--- start SOURCE DOCUMENT ---
God is one of those annoying people at parties who tell you the same story even if you’ve heard it before and even if you say, “Yeah, I remember that one”. Those people tell you the story not for the benefit of others who haven’t heard it but just to hear their own voice.

In Deutoronomy 4, God deems it necessary to rehash the rule against making and worshipping idols and graven images. He admits to being a “jealous god” and a “devouring fire” (Deu 4:24). Why is it okay for God to be jealous but one of his people can’t covet his neighbour’s wife? In the words of a bratty friend of mine, Tara K., “What’s the diff?”.

A side note: Tara K. was any parent’s worst nightmare. Obnoxious and loud, she always managed to break something whenever she came over to my house and give a lot of sass to boot. One time my parents let me bring her to one of their friend’s cottages for the weekend. She broke a full stack of dishes and a special hammock from Costa Rica. When my parents’ friend criticized her for setting the table wrong (the blade of the knife facing out, not in), Tara simply stuck her hip out and asked, “What’s the diff?”. My parent’s friend full-on slapped her in the face. It was amazing. I can’t say I blame my parents’ friend. Tara had been there nearly thirty-six hours.
--- end SOURCE DOCUMENT ---
--- start EXTRACTED MATERIAL ---
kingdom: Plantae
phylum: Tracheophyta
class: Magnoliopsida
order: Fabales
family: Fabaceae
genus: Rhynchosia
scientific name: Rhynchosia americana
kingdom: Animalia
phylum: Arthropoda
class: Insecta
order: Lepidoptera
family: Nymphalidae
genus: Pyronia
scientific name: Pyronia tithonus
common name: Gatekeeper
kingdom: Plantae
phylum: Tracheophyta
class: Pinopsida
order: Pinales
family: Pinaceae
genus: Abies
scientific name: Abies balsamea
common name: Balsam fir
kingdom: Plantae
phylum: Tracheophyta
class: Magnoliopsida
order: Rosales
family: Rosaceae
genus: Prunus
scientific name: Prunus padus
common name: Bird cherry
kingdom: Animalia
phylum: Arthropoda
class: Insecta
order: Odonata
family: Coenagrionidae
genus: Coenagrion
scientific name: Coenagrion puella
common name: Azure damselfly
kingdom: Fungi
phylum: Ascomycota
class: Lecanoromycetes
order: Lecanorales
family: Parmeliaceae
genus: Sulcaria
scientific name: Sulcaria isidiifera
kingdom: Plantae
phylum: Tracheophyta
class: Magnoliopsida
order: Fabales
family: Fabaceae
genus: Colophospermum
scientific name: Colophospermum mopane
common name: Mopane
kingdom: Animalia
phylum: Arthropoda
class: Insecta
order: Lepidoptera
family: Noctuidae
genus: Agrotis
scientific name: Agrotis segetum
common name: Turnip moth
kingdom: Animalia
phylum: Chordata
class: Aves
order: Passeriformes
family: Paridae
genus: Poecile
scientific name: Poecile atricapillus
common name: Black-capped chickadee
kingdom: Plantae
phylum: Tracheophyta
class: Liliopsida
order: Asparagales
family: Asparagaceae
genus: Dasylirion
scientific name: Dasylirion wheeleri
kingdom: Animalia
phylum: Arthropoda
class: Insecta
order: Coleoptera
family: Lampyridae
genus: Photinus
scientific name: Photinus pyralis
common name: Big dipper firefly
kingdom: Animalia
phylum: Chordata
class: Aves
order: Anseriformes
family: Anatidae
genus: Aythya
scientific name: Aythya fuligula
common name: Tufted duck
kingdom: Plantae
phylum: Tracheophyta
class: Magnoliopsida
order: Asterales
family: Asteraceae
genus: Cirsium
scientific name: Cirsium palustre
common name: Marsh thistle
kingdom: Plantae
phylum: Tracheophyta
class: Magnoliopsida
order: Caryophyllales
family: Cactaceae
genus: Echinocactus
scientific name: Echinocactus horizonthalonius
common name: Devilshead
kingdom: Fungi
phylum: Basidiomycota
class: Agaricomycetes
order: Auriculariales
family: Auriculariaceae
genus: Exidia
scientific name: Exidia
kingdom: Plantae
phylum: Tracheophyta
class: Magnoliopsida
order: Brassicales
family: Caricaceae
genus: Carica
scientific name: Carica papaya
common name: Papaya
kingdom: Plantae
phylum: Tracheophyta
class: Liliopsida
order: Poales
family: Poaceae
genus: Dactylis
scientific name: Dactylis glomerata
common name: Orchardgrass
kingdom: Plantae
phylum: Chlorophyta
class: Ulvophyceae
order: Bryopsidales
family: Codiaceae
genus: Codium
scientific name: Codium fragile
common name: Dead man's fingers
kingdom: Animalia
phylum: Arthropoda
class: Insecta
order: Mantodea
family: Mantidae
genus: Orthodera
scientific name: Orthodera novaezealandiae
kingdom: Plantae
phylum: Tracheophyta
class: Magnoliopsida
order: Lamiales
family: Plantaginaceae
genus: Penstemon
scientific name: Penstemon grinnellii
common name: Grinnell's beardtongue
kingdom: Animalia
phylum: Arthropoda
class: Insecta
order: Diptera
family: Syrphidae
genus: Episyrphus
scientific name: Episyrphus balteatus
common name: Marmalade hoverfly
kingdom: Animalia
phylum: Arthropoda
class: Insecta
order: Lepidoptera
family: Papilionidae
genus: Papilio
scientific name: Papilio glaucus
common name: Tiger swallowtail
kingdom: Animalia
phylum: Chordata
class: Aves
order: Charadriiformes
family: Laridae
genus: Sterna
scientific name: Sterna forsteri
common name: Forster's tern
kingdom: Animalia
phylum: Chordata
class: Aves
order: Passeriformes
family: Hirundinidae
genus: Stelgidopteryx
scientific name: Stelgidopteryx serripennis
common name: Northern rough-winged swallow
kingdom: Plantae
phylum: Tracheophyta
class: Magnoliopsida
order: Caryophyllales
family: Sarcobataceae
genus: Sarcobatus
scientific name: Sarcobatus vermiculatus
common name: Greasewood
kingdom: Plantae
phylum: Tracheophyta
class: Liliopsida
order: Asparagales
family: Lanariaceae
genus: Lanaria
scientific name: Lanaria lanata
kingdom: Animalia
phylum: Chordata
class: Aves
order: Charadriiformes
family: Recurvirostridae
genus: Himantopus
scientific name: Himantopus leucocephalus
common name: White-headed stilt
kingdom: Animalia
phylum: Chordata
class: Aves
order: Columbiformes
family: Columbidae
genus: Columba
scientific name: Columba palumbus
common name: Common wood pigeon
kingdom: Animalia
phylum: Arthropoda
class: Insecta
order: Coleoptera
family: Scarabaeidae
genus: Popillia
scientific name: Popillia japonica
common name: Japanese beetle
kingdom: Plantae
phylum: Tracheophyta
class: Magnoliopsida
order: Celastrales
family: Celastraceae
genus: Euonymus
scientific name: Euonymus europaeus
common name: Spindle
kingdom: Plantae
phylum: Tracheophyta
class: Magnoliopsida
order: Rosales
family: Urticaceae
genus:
--- end EXTRACTED MATERIAL ---
# [WHAT THIS EXERCISE ASKS]
1) Answer these from the Deuteronomy 4 post:
(a) What two things does God admit to being, according to Deu 4:24 as quoted?
(b) Which two items did Tara K. break at the cottage?
(c) How long had Tara been at the cottage when she was slapped?
2) Extend the Deuteronomy 4 post, picking up right after its last sentence.
These lines have no connection to the Deuteronomy 4 post.

# [THE REPLIES]
1)
(a) A "jealous god" and a "devouring fire."
(b) A full stack of dishes and a special hammock from Costa Rica.
(c) Nearly thirty-six hours.

2)
Back to God being jealous. He wants everyone to have the following posted on their doors: “Hear, O Israel: The Lord our God is one Lord; and you shall love the Lord your God with all your heart, and with all your soul, and with all your might.” (Deu 6:4). That’s just too many words. Cumbersome compared to “Home, Sweet, Home”. This seems to me to be the Biblical equivalent of God wanting his people to post “In a Covenant” on their Facebook pages.

God keeps bringing up the fact that he brought his people out of Egypt, which he calls “the Iron Furnace” (Deu 4:24). I wonder why Egypt doesn’t use that epithet to promote tourism. Another side note: Cobourg, the town that I hail from, has a sign that reads, “Cobourg, the Feel Good Town”. I’ve always thought this would better fit a place like Cabo, which I imagine having more drinks in coconuts and less pregnant teenagers.